Problem statement: Your answer should consist of the lines in the following data that contain "masked".

Stored data entries:

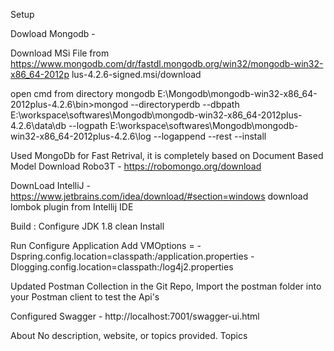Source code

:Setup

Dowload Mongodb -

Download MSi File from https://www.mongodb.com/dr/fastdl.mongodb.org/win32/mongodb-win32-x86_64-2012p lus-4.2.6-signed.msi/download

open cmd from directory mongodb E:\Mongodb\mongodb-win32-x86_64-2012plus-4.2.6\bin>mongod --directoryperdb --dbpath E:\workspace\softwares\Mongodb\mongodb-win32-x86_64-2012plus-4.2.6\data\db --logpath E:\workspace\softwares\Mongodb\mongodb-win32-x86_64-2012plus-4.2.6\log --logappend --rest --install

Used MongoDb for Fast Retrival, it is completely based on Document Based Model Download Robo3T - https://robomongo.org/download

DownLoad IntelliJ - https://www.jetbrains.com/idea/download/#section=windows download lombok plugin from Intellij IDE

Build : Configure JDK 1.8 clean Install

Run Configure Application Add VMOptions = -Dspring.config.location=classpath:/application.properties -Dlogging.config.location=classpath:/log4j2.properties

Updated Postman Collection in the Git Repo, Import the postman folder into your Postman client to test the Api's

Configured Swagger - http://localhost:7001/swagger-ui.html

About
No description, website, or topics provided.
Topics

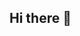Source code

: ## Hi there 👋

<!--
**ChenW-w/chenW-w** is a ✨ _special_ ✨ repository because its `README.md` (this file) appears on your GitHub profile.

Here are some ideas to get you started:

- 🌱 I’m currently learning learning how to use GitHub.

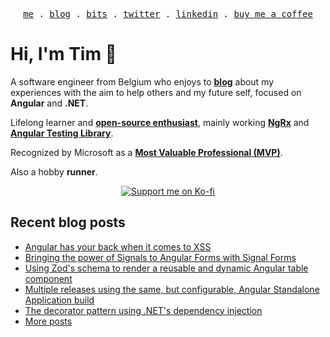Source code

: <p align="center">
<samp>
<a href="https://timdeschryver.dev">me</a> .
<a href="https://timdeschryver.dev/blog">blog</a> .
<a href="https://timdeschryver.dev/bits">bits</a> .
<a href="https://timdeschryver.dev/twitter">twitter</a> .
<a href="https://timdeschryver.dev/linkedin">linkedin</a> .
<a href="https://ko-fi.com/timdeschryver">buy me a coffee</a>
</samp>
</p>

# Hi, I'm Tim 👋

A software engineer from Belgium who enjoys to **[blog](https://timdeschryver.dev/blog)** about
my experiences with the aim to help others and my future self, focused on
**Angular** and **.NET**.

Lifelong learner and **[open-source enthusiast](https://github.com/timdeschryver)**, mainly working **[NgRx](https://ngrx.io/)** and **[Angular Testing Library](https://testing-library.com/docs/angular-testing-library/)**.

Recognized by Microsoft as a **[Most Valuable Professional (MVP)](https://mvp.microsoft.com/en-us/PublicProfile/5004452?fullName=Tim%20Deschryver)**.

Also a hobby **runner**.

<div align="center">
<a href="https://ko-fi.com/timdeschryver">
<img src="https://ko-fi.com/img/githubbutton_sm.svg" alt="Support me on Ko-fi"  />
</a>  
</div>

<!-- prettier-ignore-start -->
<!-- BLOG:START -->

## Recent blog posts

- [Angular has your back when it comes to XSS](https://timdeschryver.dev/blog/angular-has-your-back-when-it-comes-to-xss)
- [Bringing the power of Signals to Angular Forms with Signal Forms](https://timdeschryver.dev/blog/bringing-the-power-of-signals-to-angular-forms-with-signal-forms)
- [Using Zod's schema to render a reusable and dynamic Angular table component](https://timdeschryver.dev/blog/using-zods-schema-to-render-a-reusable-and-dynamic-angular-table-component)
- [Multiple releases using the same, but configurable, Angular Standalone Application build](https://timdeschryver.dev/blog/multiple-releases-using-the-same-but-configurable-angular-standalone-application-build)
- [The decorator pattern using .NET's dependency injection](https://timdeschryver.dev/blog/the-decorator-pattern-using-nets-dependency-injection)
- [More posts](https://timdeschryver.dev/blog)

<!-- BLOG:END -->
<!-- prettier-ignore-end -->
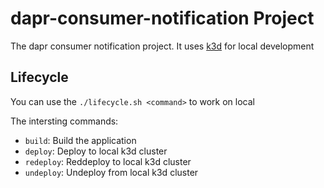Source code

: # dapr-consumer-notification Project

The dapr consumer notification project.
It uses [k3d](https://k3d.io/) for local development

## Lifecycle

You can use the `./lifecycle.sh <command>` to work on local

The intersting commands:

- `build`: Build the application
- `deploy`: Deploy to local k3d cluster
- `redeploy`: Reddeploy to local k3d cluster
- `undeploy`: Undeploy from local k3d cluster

* * *

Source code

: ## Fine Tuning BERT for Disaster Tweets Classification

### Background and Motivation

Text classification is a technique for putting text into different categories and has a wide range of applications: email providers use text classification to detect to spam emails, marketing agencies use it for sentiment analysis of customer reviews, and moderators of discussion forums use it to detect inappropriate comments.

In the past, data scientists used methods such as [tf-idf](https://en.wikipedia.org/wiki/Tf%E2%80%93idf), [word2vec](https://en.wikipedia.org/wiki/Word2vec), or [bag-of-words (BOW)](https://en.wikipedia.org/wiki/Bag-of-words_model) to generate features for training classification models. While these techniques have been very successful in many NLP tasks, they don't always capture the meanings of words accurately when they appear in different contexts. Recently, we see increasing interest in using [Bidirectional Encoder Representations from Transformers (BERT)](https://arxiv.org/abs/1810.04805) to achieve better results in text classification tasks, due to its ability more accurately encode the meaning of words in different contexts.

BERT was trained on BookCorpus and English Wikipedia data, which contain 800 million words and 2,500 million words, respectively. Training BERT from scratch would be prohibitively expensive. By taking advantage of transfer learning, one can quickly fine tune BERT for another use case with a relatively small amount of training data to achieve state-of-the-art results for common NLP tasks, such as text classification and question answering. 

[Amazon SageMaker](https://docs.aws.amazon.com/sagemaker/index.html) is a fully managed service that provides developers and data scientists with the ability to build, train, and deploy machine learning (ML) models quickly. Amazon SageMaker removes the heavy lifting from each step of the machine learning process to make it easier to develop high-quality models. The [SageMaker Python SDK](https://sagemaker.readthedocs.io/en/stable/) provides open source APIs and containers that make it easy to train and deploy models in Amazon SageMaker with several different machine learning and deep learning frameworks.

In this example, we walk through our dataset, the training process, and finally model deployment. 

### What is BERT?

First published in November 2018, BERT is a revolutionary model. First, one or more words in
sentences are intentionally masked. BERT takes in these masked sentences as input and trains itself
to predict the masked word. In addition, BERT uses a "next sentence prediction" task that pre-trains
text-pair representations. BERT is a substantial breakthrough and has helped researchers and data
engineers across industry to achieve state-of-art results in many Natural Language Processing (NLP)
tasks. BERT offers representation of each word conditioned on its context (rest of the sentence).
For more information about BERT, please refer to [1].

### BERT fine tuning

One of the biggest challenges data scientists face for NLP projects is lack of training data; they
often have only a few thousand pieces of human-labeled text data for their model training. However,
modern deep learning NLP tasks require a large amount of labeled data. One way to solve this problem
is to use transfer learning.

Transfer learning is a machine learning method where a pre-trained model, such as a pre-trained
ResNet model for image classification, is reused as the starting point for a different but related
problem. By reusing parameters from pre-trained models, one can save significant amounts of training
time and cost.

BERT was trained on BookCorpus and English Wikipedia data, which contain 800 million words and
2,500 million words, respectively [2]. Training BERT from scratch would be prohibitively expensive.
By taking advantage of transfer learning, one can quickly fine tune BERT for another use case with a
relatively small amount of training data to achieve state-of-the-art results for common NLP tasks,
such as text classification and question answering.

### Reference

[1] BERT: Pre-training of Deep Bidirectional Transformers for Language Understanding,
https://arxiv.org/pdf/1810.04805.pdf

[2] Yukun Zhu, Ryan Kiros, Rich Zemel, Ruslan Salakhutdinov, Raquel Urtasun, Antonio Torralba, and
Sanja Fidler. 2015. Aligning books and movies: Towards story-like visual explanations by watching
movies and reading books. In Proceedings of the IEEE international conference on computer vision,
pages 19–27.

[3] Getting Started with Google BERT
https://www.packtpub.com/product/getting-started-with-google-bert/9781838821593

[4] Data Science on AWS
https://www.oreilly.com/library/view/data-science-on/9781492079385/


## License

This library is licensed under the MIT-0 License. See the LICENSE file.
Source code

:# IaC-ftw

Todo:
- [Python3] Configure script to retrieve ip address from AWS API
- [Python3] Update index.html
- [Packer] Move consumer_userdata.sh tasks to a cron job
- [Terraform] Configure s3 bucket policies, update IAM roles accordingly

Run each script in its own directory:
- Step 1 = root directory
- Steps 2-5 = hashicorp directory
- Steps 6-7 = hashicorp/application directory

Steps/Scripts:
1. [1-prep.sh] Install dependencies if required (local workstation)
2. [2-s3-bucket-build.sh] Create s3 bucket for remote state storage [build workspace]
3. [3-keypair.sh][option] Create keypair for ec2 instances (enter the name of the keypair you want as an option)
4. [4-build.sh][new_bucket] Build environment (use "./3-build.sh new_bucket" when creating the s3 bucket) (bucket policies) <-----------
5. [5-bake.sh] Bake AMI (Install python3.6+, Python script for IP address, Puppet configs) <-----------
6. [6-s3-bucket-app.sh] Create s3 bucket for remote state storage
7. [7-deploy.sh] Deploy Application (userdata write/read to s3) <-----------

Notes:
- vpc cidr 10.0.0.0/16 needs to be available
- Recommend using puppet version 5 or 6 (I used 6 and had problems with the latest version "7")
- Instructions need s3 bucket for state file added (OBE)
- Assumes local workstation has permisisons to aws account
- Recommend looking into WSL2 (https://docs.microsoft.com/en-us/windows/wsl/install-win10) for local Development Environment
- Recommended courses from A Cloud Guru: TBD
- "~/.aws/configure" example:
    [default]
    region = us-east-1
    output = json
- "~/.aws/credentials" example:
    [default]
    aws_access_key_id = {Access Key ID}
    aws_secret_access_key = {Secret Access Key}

Answer to the problem:
sentences are intentionally masked. BERT takes in these masked sentences as input and trains itself
to predict the masked word. In addition, BERT uses a "next sentence prediction" task that pre-trains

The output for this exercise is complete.